POJ 1182 / Noi 01 食物链 （并查集&代码优化）

http://poj.org/problem?id=1182

/*219ms,784KB*/

#include<cstdio>
#include<cstring>
const int mx = 50005;
const int mxadd = 3 * 50000;

int fa[mx], rk[mx];

int find(int x)
{
	if (~fa[x])
	{
		int tmp = fa[x];
		fa[x] = find(fa[x]);
		rk[x] += rk[tmp]; ///从根节点向下更新
		return fa[x];
	}
	return x;
}

void merge(int x, int y, int dis)
{
	int rx = find(x), ry = find(y);
	fa[ry] = rx; ///把y加到x之下
	rk[ry] = rk[x] - rk[y] + dis;
	///rk可正可负，重点是rk[x]和rk[y]在模3同余类中是否相差0或1
	///相差0说明x和y属同一类，相差1(或者-2，修正后为1)说明x吃y
}

int main()
{
	memset(fa, -1, sizeof(fa));
	int n, k, d, x, y, cnt = 0;
	scanf("%d%d", &n, &k);
	while (k--)
	{
		scanf("%d%d%d", &d, &x, &y);
		if (x > n || y > n) ++cnt;
		else if (find(x) == find(y)) {if ((rk[y] - rk[x] + mxadd) % 3 != d - 1) ++cnt;}
		else merge(x, y, d - 1);
	}
	printf("%d\n", cnt);
	return 0;
}

另一种解法：

/*266ms,1532KB*/

#include<cstdio>
#include<cstring>
const int mx = 3 * 50000 + 5;

int fa[mx], rk[mx];

void init(int n)
{
	for (int i = 0; i < n; ++i)
		fa[i] = i;
}

int find(int x) {return fa[x] == x ? x : fa[x] = find(fa[x]);}

void merge(int x, int y)
{
	x = find(x), y = find(y);
	if (x == y) return;
	if (rk[x] < rk[y])
		fa[x] = y;
	else
	{
		fa[y] = x;
		if (rk[x] == rk[y]) ++rk[x];
	}
}

int main()
{
	int n, k, d, x, y, cnt = 0;
	scanf("%d%d", &n, &k);
	init(n * 3);
	while (k--)
	{
		scanf("%d%d%d", &d, &x, &y);
		--x, --y;
		if (x < 0 || x >= n || y < 0 || y >= n)
		{
			++cnt;
			continue;
		}
		if (d == 1)
		{
			if (find(x) == find(y + n) || find(x) == find(y + n * 2)) ++cnt;
			else
			{
				merge(x, y);
				merge(x + n, y + n);
				merge(x + n * 2, y + n * 2);
			}
		}
		else
		{
			if (find(x) == find(y) || find(x) == find(y + n * 2)) ++cnt;
			else
			{
				merge(x, y + n);
				merge(x + n, y + n * 2);
				merge(x + n * 2, y);
			}
		}
	}
	printf("%d\n", cnt);
	return 0;
}

- - -

§ **练习目标**
上面的食物链题解中，"另一种解法："之后的代码一共定义了哪些函数？请全部列出函数名。

§ **数据**
- - -

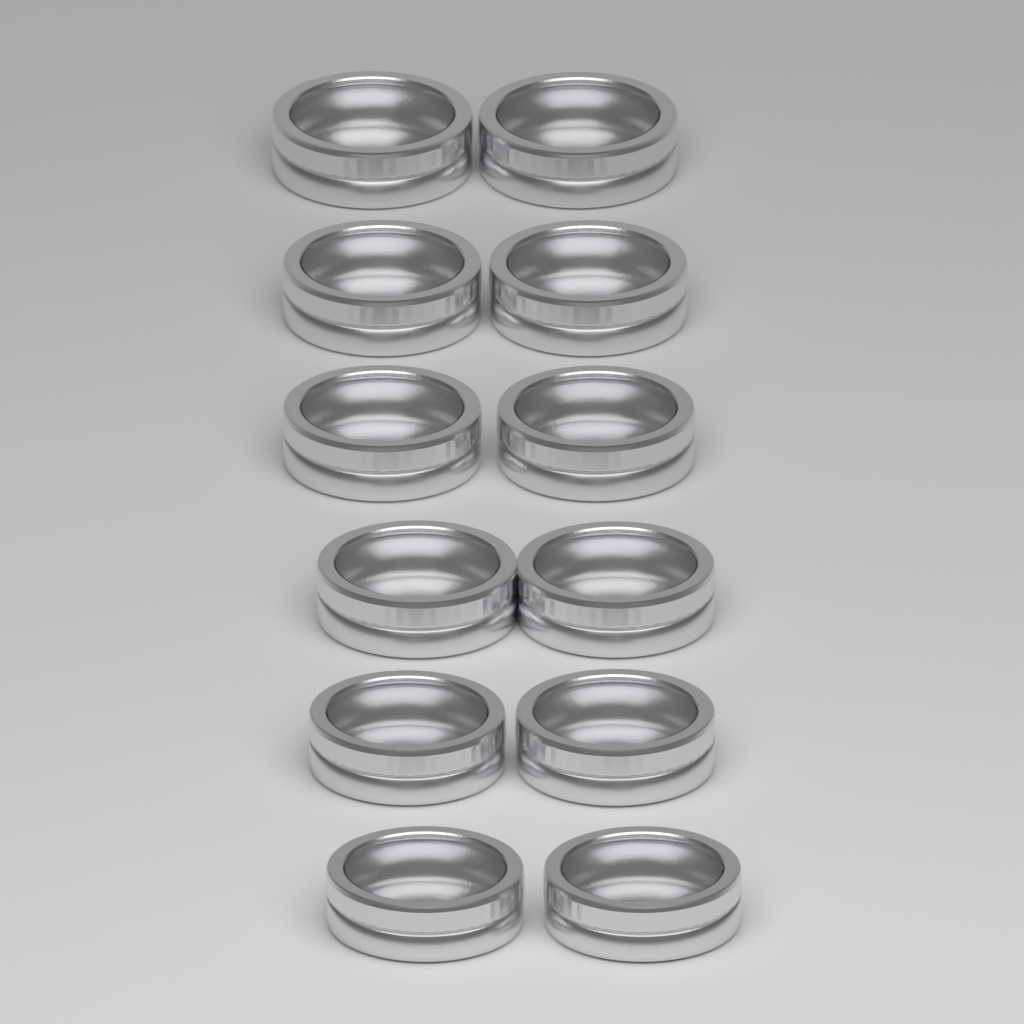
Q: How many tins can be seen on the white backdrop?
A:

- - -

§ **练习解答**
init、find、merge、main